##### TEXTE FOURNI

11Alain dégageait lui-même dans cet essai les perspectives de recherche qui découlaient de cette posture épistémologique. En premier lieu, « une saisie "anationaliste" de la durée historique des sociétés "arabo-musulmanes" » qui se dégagerait des mirages de l’indépendance, du progrès et de la modernité. En second lieu, « tenter de penser également d’un seul mouvement la scène sociale dans ce qui fait son unité comme système des systèmes de positions, système des systèmes d’action, système des systèmes de discours et des idéologies en présence ». Les terrains qu’il avait mis en chantier, sur « la réforme de la condition féminine en Égypte, au Maroc et en Jordanie » ou sur les « récits de voyage et refondations du monde » ou « se redécouvrir arabe en Colombie » s’inscrivaient pleinement dans ces deux perspectives. On ajoutera que la notion de réformisme telle qu’il l’a définie et celle de clôture réformiste qui lui semblait plus spécifique à la société égyptienne ouvrent la voie à une recherche en histoire sociale conduite en contexte autoritaire, qui ne se satisferait pas d’être une simple analyse de discours. Face aux contraintes de terrains marqués par des difficultés d’accès aux sources et consciente de la partialité – et du caractère partiel – des sources disponibles, elle reste heuristique et permet encore aujourd’hui de mettre à distance les mots et les choses.

12L’appel à contribution à l’origine de ce numéro, lancé en 2017 dix ans après la disparation prématurée d’Alain Roussillon, avait vocation à toucher les différentes catégories de collègues qui avaient été amenés à le rencontrer au cours de sa carrière, ainsi que la nouvelle génération de jeunes chercheurs, qui ne l’ont pas nécessairement connu mais qui pouvaient s’inspirer de son travail pour analyser le monde arabe, et notamment l’Égypte de l’après révolution de 2011. L’événement aurait sans aucun doute passionné Alain et dans sa manière à lui de s’en montrer partie prenante, il y aurait sans doute volontiers confronté ses grilles de lecture. Mais le moment post-révolutionnaire n’est pas propice au dialogue. Peut-être faut-il voir un signe du changement des temps, un symptôme de cette difficulté à échanger, ou des limites de la sociologie réflexive dans le fait que ses collègues égyptiens, marocains ou d’autres pays du monde arabe qu’il avait fréquentés n’aient pas répondu à l’appel à contribution pour ce numéro. Ou plus prosaïquement dans le fait que celui-ci ait été géré de loin, depuis Lyon, et qu’une partie des réseaux du CEDEJ de l’époque se soient étiolés, rendant difficile l’arrivée de l’information à ceux qui auraient sans doute aimé en être les destinataires. De fait, c’est l’Égypte, expérience fondatrice pour Alain, tant d’un point de vue personnel que professionnel, qui imprègne les pages de ce numéro. Les collègues et ami-e-s de sa génération y poursuivent d’une part une discussion stimulante autour de certains axes de son travail, et de jeunes chercheurs rebondissent d’autre part sur certaines des notions qu’il avait lui-même mobilisées pour continuer à analyser l’Égypte, que ce soit dans une perspective historique ou dans le contexte très actuel.

##########
##### EXTRAITS D'ENREGISTREMENTS

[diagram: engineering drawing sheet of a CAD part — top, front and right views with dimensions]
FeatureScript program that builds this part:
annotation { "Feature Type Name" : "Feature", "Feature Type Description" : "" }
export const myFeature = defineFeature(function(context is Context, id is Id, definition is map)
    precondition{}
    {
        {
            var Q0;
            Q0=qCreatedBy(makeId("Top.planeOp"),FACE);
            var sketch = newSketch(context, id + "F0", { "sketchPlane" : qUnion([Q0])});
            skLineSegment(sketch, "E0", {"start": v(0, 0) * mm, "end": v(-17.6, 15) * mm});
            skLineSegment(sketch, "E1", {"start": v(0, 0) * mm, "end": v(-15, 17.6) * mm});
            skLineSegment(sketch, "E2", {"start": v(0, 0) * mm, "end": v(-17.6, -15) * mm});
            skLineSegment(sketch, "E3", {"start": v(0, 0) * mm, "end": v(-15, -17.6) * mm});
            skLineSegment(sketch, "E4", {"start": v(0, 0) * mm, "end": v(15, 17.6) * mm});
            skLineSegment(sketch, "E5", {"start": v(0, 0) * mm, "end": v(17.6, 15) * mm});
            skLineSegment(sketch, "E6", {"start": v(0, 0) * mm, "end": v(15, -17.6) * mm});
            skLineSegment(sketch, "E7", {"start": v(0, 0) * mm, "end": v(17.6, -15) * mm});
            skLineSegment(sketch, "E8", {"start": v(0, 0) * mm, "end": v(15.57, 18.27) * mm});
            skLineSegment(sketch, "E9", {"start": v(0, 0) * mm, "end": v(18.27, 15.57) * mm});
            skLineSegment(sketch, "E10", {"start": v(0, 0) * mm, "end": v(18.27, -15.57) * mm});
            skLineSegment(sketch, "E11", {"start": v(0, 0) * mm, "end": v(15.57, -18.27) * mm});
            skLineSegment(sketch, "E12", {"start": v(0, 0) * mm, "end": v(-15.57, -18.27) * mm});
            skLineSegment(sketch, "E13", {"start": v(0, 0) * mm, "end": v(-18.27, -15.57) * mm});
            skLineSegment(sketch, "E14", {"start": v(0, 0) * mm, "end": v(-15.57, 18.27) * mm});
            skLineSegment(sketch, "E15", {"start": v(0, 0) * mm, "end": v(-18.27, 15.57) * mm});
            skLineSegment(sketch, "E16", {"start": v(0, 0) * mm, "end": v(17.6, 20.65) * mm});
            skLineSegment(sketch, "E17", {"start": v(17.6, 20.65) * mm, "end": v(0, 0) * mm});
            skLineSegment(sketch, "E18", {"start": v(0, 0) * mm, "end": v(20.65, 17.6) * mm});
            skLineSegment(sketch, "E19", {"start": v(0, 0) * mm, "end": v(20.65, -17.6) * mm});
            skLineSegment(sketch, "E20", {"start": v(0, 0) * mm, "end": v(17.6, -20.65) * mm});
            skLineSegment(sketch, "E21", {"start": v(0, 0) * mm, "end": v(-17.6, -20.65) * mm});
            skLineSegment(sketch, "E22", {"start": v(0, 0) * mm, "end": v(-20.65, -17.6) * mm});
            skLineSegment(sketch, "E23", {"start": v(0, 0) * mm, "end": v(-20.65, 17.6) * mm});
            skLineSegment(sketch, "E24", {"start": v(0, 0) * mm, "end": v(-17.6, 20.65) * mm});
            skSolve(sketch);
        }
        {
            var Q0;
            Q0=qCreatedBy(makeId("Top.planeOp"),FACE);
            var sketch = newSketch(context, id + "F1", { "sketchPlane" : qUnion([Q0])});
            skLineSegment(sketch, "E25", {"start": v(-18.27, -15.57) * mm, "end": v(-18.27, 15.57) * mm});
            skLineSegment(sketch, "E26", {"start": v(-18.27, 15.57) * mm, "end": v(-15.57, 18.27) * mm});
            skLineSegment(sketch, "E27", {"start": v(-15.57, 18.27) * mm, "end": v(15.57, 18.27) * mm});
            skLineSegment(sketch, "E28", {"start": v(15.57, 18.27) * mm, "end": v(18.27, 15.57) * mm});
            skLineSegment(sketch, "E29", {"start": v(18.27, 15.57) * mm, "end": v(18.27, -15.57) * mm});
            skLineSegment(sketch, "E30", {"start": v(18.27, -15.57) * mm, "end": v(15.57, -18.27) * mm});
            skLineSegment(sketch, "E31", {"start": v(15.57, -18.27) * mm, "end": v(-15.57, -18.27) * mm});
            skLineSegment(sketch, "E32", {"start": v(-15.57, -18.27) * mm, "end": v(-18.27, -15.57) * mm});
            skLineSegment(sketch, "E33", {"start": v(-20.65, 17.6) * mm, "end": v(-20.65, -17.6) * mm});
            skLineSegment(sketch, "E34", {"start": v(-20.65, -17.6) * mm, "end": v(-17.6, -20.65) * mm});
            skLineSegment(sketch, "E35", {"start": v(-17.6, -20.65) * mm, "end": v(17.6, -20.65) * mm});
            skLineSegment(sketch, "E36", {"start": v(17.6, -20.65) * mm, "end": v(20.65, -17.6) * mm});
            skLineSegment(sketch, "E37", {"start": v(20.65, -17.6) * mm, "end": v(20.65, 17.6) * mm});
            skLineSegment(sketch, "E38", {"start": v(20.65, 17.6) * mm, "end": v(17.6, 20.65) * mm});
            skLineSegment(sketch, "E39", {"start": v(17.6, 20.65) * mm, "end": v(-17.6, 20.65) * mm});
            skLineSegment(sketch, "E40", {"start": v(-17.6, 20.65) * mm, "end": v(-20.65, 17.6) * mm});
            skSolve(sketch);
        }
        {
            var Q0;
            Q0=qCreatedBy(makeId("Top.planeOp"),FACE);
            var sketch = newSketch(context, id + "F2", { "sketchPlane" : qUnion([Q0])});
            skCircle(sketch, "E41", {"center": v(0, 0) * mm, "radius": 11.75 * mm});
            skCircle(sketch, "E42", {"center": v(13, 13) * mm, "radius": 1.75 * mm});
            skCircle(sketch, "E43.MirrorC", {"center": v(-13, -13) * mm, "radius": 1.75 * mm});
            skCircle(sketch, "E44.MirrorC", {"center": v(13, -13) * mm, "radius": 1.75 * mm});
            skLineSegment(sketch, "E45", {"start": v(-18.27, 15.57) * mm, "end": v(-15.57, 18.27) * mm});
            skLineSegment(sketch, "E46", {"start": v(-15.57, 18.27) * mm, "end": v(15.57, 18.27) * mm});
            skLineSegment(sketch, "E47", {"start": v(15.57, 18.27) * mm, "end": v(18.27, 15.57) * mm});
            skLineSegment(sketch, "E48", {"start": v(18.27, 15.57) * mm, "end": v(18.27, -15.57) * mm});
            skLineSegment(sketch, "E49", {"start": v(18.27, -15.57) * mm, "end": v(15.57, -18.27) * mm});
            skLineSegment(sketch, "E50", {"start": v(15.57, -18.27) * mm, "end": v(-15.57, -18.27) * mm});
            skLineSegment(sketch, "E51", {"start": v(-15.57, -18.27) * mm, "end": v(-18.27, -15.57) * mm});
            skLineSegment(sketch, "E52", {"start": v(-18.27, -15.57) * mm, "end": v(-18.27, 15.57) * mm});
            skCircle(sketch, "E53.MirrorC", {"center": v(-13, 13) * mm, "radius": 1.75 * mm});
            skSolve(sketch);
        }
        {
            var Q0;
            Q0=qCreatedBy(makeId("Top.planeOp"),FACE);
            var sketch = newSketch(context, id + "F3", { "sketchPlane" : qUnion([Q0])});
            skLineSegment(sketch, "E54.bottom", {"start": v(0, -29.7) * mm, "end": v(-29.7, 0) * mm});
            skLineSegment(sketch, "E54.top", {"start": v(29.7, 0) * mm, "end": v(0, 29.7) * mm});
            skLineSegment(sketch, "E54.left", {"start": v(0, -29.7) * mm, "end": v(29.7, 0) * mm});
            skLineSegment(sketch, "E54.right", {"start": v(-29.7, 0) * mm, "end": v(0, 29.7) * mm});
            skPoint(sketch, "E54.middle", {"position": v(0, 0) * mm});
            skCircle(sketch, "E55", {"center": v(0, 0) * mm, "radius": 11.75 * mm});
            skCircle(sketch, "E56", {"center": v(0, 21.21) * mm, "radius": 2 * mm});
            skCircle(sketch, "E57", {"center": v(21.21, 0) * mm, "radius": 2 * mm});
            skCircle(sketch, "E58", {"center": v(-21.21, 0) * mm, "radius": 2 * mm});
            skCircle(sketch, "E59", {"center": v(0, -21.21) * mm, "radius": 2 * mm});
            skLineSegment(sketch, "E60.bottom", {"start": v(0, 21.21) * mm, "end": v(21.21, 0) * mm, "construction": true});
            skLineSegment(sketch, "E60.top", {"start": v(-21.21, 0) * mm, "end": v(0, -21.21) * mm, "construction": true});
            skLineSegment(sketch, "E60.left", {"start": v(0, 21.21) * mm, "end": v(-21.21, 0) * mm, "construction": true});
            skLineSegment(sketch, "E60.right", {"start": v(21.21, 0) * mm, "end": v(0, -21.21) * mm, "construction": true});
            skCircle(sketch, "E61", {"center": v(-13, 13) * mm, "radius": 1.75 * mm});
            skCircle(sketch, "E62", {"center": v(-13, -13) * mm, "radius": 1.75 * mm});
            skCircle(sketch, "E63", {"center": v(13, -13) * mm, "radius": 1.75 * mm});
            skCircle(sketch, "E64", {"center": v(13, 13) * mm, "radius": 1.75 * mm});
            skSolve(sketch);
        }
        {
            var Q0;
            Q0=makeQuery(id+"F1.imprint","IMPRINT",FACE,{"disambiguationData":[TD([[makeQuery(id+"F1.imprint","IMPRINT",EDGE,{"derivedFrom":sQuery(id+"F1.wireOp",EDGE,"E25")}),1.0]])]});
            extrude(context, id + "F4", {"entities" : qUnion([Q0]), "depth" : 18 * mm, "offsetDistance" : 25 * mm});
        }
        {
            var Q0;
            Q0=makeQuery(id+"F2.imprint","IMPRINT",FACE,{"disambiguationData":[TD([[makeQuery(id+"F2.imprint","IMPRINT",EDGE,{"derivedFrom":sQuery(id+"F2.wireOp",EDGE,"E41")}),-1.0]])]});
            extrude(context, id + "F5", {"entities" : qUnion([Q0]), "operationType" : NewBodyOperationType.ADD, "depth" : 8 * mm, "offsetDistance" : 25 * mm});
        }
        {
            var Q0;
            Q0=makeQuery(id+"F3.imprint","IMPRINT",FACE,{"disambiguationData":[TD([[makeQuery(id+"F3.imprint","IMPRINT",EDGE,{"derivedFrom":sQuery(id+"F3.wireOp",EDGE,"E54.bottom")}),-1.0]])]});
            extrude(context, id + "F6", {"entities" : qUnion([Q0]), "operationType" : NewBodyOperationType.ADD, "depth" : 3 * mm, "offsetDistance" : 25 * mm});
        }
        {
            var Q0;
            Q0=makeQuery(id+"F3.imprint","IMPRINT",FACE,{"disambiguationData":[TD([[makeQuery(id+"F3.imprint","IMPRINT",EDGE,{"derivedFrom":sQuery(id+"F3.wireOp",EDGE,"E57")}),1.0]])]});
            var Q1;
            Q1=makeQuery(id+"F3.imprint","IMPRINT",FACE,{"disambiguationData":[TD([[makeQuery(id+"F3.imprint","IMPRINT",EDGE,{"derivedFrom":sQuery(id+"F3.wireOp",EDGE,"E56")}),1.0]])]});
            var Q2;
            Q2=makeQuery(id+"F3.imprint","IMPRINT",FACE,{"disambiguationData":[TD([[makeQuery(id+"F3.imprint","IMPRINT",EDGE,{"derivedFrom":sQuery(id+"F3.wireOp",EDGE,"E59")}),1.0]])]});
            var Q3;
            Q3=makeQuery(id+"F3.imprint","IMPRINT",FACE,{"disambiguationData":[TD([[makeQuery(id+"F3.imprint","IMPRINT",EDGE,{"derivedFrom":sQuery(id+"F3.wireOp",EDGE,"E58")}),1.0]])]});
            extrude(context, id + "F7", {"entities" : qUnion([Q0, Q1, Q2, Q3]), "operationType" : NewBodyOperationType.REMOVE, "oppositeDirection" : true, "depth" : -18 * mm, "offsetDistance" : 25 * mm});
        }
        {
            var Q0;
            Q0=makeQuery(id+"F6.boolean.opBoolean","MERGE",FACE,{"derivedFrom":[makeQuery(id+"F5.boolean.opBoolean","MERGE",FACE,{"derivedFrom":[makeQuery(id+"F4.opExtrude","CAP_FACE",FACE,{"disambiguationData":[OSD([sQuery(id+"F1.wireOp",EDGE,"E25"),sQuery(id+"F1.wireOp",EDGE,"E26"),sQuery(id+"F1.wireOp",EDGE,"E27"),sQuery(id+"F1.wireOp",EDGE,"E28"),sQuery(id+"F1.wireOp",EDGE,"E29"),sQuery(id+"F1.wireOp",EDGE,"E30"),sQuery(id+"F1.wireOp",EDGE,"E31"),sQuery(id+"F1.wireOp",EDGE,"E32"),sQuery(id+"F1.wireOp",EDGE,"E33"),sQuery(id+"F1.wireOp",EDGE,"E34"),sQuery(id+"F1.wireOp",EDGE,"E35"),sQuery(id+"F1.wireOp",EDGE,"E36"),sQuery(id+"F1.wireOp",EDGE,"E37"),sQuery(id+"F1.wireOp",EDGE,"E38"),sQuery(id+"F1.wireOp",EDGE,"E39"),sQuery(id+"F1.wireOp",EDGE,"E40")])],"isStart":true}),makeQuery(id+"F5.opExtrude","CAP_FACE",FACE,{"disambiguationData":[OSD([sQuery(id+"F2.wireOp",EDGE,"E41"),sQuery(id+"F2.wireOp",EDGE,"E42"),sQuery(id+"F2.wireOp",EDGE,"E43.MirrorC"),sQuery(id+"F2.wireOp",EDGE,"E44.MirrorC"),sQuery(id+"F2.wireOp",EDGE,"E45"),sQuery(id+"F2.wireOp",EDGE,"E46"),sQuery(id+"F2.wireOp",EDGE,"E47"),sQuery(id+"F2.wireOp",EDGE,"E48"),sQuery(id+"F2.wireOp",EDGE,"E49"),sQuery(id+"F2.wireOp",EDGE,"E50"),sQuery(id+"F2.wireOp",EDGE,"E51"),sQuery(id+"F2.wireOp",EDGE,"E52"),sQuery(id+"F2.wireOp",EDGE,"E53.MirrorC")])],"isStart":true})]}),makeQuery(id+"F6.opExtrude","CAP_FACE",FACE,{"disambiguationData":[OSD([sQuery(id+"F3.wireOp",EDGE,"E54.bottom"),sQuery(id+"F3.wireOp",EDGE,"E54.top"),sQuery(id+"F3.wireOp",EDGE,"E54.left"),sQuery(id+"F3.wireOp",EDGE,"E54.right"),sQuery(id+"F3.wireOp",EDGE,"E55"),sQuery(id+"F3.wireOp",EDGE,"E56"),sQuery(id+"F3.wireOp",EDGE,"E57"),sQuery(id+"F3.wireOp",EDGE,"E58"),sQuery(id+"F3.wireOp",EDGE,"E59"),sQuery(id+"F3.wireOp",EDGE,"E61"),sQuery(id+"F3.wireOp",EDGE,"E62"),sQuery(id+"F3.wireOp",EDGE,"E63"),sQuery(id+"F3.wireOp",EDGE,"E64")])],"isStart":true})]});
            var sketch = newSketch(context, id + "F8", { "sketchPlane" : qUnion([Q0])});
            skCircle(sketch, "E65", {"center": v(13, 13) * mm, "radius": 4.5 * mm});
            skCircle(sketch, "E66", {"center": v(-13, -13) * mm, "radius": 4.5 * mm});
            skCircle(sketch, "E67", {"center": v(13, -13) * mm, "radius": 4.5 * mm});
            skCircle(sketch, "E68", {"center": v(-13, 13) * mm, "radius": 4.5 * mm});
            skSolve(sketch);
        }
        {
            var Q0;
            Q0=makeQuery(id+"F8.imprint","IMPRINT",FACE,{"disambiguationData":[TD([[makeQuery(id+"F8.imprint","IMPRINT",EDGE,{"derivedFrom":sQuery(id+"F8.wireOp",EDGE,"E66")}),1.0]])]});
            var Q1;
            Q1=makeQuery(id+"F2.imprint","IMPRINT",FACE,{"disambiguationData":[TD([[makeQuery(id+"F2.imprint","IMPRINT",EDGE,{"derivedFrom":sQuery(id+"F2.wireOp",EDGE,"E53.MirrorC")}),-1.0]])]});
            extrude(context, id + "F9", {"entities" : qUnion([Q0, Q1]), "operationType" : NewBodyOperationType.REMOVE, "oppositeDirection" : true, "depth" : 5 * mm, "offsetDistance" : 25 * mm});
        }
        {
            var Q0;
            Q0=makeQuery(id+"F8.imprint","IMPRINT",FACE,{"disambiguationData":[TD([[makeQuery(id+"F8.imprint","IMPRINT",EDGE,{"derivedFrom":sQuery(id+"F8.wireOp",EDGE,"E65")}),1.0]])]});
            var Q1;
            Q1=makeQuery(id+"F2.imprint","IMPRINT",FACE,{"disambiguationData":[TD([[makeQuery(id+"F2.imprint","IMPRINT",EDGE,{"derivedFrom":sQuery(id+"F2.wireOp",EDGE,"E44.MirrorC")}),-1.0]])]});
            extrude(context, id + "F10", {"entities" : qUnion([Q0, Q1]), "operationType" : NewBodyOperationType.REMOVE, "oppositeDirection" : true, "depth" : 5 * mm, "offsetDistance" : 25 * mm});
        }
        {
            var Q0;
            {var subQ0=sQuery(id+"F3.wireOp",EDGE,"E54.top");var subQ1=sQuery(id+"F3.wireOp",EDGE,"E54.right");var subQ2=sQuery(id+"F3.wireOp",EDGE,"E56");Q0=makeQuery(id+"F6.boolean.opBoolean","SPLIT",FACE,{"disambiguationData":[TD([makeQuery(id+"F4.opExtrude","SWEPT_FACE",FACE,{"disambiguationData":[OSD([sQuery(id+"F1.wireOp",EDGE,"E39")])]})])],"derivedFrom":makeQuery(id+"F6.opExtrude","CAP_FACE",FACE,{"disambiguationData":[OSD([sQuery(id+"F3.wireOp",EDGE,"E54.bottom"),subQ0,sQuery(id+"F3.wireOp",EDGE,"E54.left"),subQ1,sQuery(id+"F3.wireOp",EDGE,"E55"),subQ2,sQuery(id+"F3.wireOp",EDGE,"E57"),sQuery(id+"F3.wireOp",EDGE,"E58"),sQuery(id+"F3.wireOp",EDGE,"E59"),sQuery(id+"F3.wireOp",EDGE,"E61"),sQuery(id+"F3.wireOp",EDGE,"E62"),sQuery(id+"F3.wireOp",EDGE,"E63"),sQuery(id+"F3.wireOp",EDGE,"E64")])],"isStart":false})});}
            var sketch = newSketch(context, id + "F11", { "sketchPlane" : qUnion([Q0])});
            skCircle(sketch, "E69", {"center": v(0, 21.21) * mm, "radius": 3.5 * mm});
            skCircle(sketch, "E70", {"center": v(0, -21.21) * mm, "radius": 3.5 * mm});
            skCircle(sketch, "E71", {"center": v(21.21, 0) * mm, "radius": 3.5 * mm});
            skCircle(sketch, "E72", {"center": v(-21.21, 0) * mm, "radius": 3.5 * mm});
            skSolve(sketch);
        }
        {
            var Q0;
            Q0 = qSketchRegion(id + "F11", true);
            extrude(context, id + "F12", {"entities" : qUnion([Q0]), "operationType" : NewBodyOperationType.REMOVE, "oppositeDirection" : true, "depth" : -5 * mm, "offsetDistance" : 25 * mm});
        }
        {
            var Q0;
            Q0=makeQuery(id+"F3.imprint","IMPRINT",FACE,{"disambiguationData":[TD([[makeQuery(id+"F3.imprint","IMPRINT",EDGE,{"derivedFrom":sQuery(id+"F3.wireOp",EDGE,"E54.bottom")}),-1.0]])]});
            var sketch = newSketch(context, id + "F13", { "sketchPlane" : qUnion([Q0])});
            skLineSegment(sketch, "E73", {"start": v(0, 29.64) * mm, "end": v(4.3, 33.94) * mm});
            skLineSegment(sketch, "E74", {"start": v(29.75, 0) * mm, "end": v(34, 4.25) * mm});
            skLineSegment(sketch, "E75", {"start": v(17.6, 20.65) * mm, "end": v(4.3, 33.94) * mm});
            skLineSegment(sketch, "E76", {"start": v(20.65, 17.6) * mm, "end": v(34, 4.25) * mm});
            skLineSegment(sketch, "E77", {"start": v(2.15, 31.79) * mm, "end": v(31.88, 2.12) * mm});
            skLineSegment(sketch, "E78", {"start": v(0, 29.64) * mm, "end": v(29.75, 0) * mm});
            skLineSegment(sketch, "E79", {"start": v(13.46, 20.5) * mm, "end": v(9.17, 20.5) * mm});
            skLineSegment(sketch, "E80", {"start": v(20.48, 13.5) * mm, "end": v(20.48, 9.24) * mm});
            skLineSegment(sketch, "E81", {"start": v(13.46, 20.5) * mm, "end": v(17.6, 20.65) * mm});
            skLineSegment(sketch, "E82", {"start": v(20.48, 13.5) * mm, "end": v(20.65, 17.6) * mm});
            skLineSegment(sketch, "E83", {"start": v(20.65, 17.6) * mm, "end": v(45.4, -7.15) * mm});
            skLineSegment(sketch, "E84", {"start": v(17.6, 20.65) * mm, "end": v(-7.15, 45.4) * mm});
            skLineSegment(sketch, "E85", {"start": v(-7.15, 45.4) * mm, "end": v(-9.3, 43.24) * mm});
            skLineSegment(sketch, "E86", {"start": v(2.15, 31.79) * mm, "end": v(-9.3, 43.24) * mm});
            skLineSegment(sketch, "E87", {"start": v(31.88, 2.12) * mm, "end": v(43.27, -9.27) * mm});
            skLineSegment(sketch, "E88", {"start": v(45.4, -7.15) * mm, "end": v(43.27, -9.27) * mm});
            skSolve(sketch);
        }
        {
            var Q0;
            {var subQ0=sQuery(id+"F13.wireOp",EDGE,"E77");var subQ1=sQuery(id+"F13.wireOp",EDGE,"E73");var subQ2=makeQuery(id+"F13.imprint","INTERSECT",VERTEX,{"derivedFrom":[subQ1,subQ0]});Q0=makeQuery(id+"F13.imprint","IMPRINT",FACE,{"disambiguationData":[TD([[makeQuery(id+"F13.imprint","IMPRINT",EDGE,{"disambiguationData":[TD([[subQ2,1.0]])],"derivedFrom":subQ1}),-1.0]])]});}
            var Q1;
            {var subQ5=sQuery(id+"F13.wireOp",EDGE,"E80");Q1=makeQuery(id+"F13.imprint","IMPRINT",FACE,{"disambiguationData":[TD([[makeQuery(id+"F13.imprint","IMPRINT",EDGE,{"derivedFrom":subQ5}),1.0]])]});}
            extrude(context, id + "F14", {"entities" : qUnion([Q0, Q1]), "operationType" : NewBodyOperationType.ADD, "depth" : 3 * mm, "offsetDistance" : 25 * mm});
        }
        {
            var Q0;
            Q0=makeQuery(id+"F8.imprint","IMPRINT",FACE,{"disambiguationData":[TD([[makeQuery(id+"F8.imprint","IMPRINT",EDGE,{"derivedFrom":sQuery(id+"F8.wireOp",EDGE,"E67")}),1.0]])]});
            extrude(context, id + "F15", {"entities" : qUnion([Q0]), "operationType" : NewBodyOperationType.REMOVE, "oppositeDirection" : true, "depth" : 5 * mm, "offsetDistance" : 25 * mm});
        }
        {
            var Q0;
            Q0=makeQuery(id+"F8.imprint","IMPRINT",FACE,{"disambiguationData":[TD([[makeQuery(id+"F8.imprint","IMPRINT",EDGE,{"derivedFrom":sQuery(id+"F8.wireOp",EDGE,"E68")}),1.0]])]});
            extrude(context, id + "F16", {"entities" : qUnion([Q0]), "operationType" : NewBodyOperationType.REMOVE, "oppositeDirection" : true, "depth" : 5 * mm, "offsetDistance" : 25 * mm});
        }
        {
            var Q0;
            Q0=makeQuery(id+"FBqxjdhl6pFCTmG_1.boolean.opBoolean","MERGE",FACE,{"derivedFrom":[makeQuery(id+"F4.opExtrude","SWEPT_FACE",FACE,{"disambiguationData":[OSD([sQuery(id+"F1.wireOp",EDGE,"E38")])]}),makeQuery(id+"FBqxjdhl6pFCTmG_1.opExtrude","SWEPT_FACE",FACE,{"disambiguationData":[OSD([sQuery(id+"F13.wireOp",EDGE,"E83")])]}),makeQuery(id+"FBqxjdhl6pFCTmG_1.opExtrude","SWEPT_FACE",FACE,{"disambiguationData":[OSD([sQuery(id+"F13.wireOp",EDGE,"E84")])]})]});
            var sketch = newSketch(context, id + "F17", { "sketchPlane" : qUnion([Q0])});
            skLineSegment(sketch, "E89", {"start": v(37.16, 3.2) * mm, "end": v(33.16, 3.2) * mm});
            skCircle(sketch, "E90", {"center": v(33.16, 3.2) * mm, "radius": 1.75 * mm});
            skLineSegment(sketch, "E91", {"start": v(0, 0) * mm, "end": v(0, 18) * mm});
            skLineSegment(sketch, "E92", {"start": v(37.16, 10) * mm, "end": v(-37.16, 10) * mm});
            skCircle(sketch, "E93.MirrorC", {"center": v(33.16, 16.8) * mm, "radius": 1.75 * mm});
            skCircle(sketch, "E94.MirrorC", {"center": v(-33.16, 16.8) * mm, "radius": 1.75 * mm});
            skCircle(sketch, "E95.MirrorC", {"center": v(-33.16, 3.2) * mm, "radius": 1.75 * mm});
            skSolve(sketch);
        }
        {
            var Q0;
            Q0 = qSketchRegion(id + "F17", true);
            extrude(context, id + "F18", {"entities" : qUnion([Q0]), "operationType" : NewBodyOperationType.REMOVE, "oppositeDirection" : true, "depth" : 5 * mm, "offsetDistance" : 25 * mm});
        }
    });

##########

D'après le texte sur Alain Roussillon, quels terrains de recherche avait-il mis en chantier ? Citez chacun avec les mots du texte.

▶ [RÉSULTAT]
- « la réforme de la condition féminine en Égypte, au Maroc et en Jordanie »
- « récits de voyage et refondations du monde »
- « se redécouvrir arabe en Colombie »